“Kelompok blogger dan hacker yang selalu bertindak negatif adalah pelakunya. Hal ini membuktikan, yang namanya blogger dan hacker Indonesia belum bisa mencerminkan citra positif,” tegas Roy kepada detikINET, Kamis (27/3/2008).
“Saya yakin para blogger dan hacker pasti akan melakukan serangan terhadap sistem itu. Tetapi, kemungkinan ancaman tersebut bukan berarti melemahkan niat pemerintah,” katanya. (Kompas)
Enough said, anak TK juga tau bedanya!






Comment(s) For This Post
There are 12 comment(s)
Mar 27, 2008 - 5:41 pm
wah… seperti membaca sebuah satire… lucu tapi nyebelin
Mar 27, 2008 - 9:47 pm
RS emang gituh yah….. maen nyama-nyamain ajah….. asal nyemplak alias asal ngomong….
yah….. lama-lama nanti dia mengclaim sebagai bapak internet indonesia…. terus jadi deh mentri Per-Internetan….
tidaaaaaaakkkkkkkk………..!
*salamDamai…
Mar 28, 2008 - 7:01 am
Blah, dari dulu kebiasaan asal njeplaknya gak ilang-ilang. Kalo blogger udah jelas-jelas gak akan nyerang sistem, dan kalaupun hacker, tidak akan berbuat hal yang merugikan. Cracker kali maksutnya…
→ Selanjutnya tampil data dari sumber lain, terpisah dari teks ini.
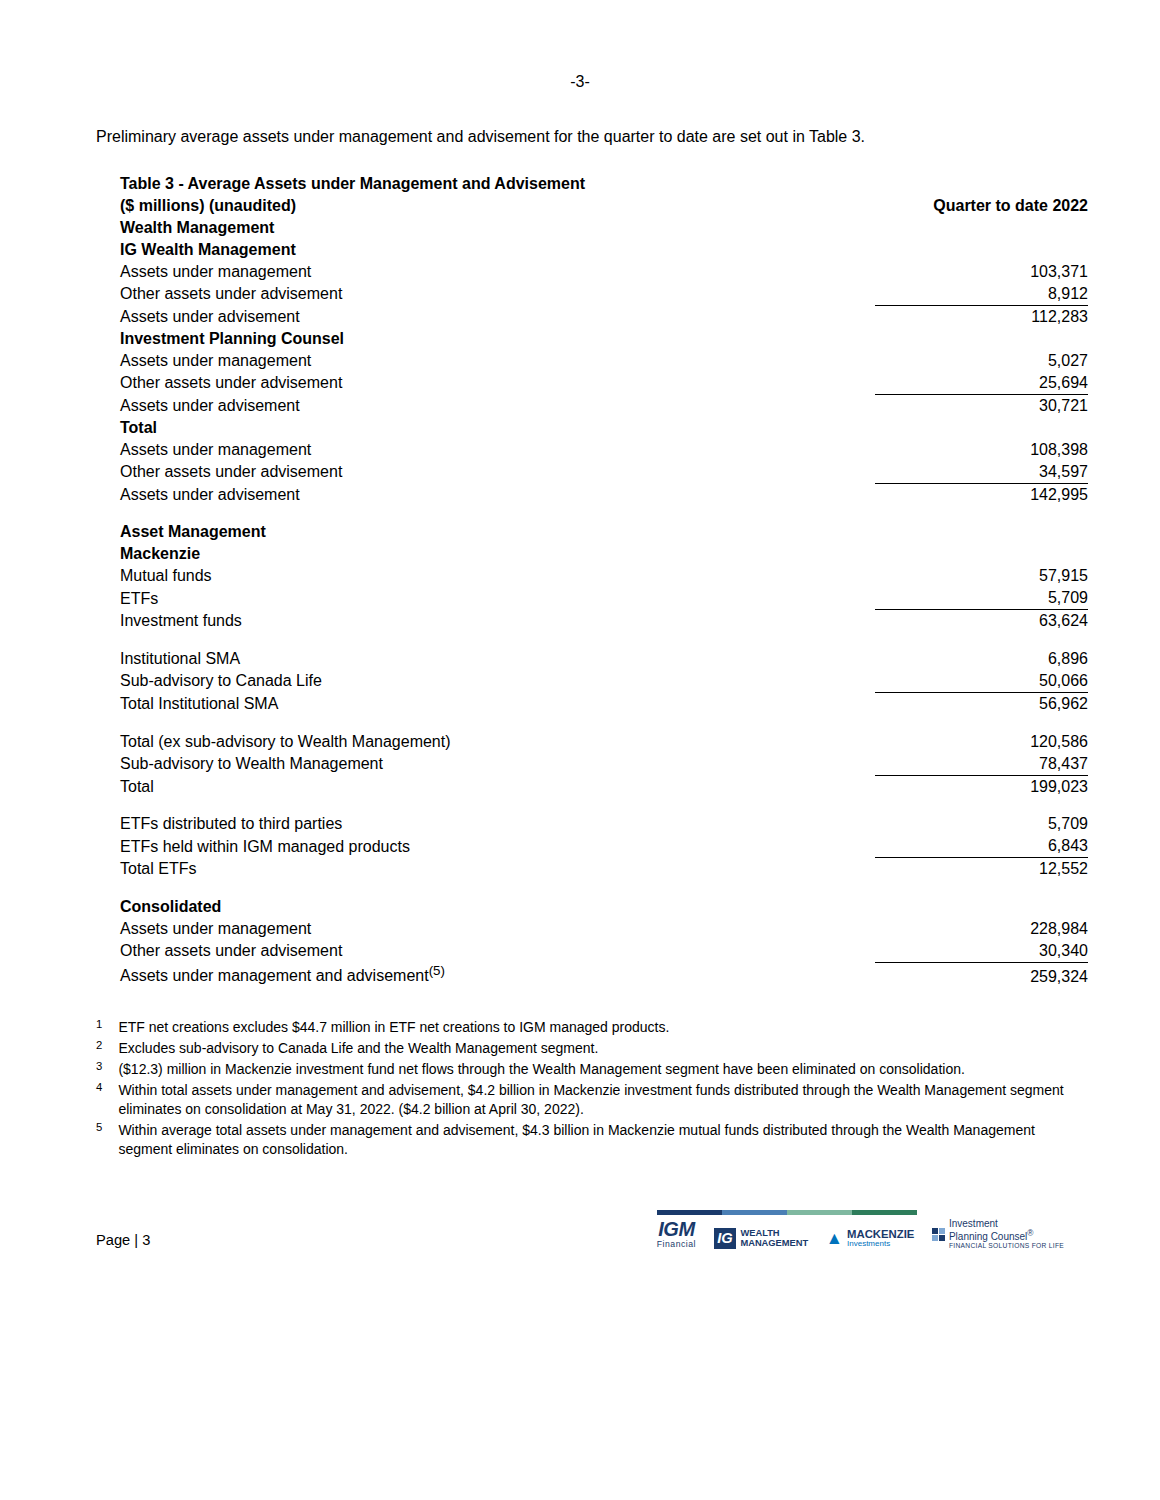-3-
Preliminary average assets under management and advisement for the quarter to date are set out in Table 3.
| Table 3 - Average Assets under Management and Advisement | |
| ($ millions) (unaudited) | Quarter to date 2022 |
| Wealth Management | |
| IG Wealth Management | |
| Assets under management | 103,371 |
| Other assets under advisement | 8,912 |
| Assets under advisement | 112,283 |
| Investment Planning Counsel | |
| Assets under management | 5,027 |
| Other assets under advisement | 25,694 |
| Assets under advisement | 30,721 |
| Total | |
| Assets under management | 108,398 |
| Other assets under advisement | 34,597 |
| Assets under advisement | 142,995 |
| Asset Management | |
| Mackenzie | |
| Mutual funds | 57,915 |
| ETFs | 5,709 |
| Investment funds | 63,624 |
| Institutional SMA | 6,896 |
| Sub-advisory to Canada Life | 50,066 |
| Total Institutional SMA | 56,962 |
| Total (ex sub-advisory to Wealth Management) | 120,586 |
| Sub-advisory to Wealth Management | 78,437 |
| Total | 199,023 |
| ETFs distributed to third parties | 5,709 |
| ETFs held within IGM managed products | 6,843 |
| Total ETFs | 12,552 |
| Consolidated | |
| Assets under management | 228,984 |
| Other assets under advisement | 30,340 |
| Assets under management and advisement (5) | 259,324 |
1 ETF net creations excludes $44.7 million in ETF net creations to IGM managed products.
2 Excludes sub-advisory to Canada Life and the Wealth Management segment.
3($12.3) million in Mackenzie investment fund net flows through the Wealth Management segment have been eliminated on consolidation.
4 Within total assets under management and advisement, $4.2 billion in Mackenzie investment funds distributed through the Wealth Management segment eliminates on consolidation at May 31, 2022. ($4.2 billion at April 30, 2022).
5 Within average total assets under management and advisement, $4.3 billion in Mackenzie mutual funds distributed through the Wealth Management segment eliminates on consolidation.
Page | 3
IGM
Financial
IG
WEALTH
MANAGEMENT
▲
MACKENZIEInvestments
Investment
Planning Counsel®FINANCIAL SOLUTIONS FOR LIFE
Blogger dan hacker Indonesia belum bisa mencerminkan citra positif? Kemana aja lu, oy? Gak pernah buka internet kali ni orang..
Mar 28, 2008 - 7:10 am
Dari dulu pingin jadi hacker, eh hanya jadi blogger aja cukup bisa jadi hacker wakakaka
Mar 28, 2008 - 11:19 am
cape deh, kenapa sih RS selalu kontrversi?
Mar 28, 2008 - 4:54 pm
eh roy suryo om gw tuh.. orang baik kok dia.. huuu pada iri aja sih kalian!
*kekekeke
Mar 29, 2008 - 4:06 pm
Setiap komentarnya bung RS ini selalu nyebut2 Blogger dalam masalah deface beberapa situs pemerintahan. Mungkin ia perlu belajar untuk membedakan istilah Blogger, Hacker ataupun cracker. Capek dech………
Mar 30, 2008 - 3:24 am
Aneh dan nggak berdasar…
Apr 1, 2008 - 11:53 pm
hue kalo yg dikompas sudah baca tp kalu yg d detik bru tau pagi ini *telat kok kebiasaan* =(( bner2 sakti yoh mbahdukun telematika itu “ra duwe wedi” =))
Apr 4, 2008 - 3:51 am
Masih mending daripada dia bilang Friendster pelakunya. hehehehe
Jun 27, 2008 - 8:39 am
Cocoknya ini disebut dagelan IT, persis seperti di mengikrarkan diri sebagai penemu “hanja” pada lagu kebangsaan Indonesia Raya, yang padahal dia cuma copy paste file tersebut dari anak-anak komunitas Air Putih. Memalukan ya? Pakar tapi tak tahu Pakem.